◆ Given material:
┄┄┄┄┄┄

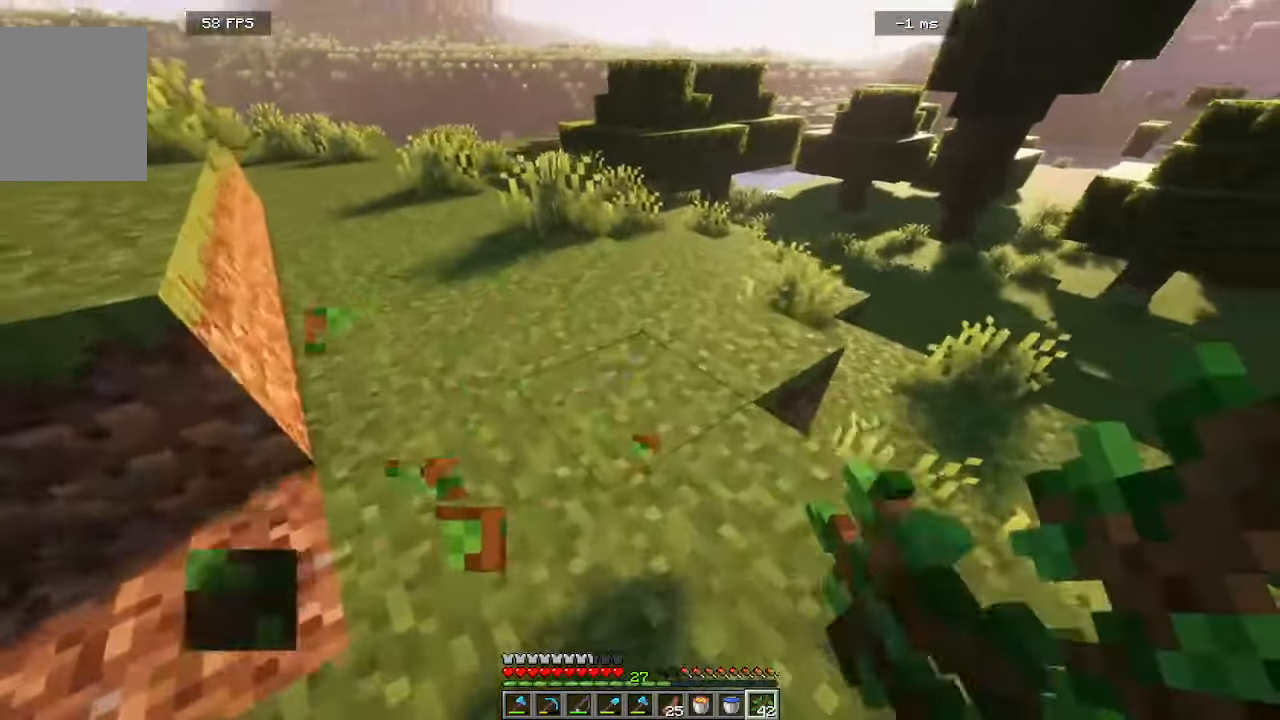
{"keys": [], "mouse": ["right"], "events": [[266, "w", "up"], [483, "mouse_right", "down"]]}
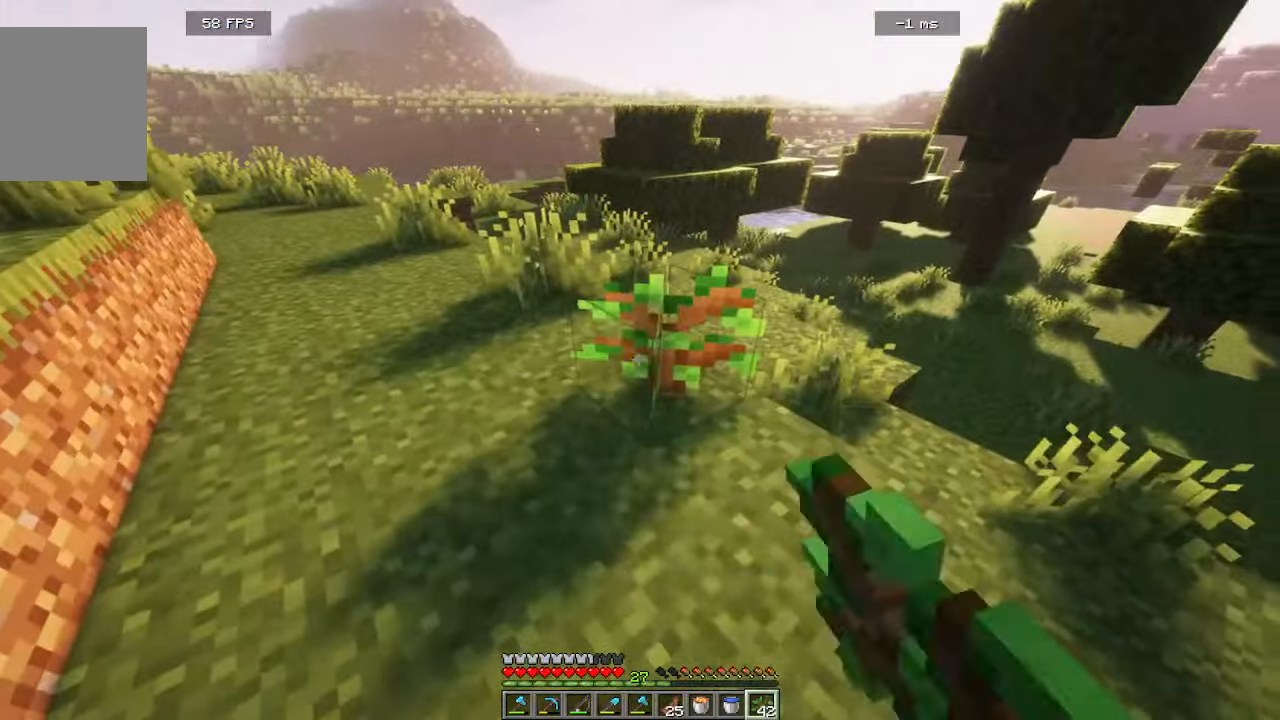
{"keys": ["a", "w"], "mouse": [], "events": [[133, "mouse_right", "up"], [133, "w", "down"], [300, "a", "down"]]}
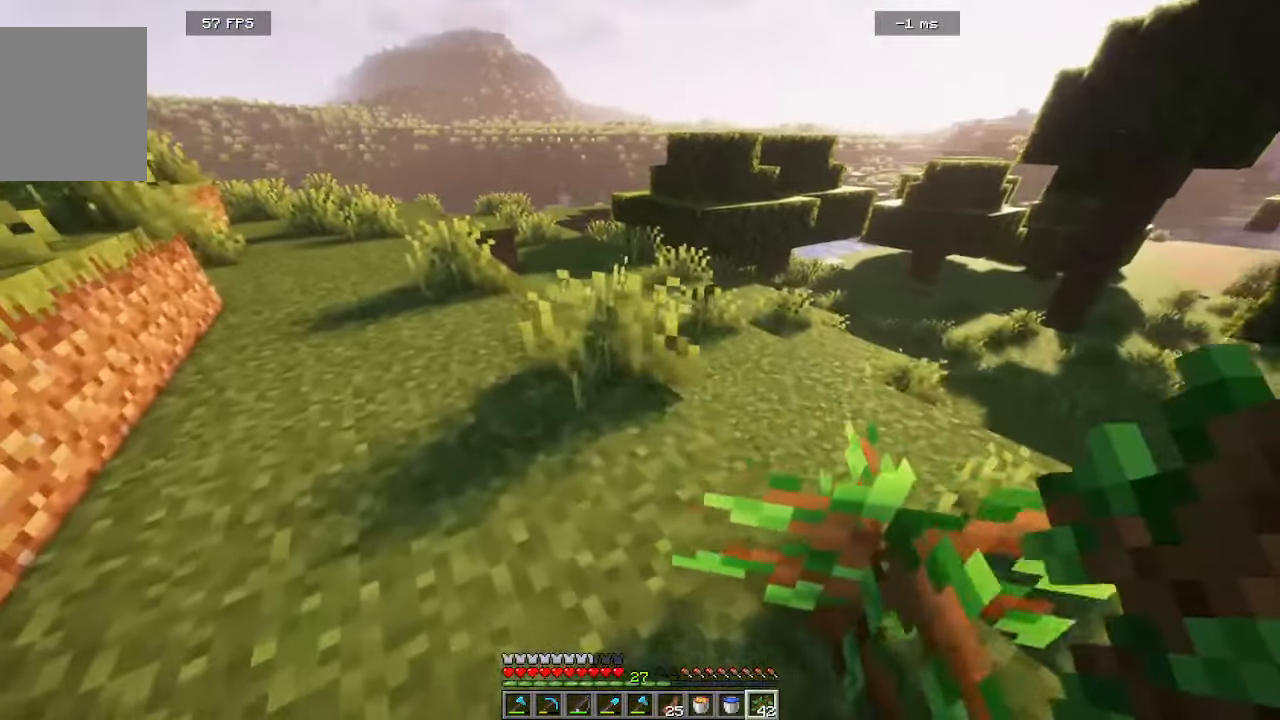
{"keys": ["w"], "mouse": [], "events": [[66, "mouse_left", "down"], [183, "mouse_left", "up"], [233, "a", "up"]]}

┄┄┄┄┄┄

◆ Work order: Without including any image, reproduce the full listing above as written.

◆ Task result:
{"keys": [], "mouse": ["right"], "events": [[266, "w", "up"], [483, "mouse_right", "down"]]}
{"keys": ["a", "w"], "mouse": [], "events": [[133, "mouse_right", "up"], [133, "w", "down"], [300, "a", "down"]]}
{"keys": ["w"], "mouse": [], "events": [[66, "mouse_left", "down"], [183, "mouse_left", "up"], [233, "a", "up"]]}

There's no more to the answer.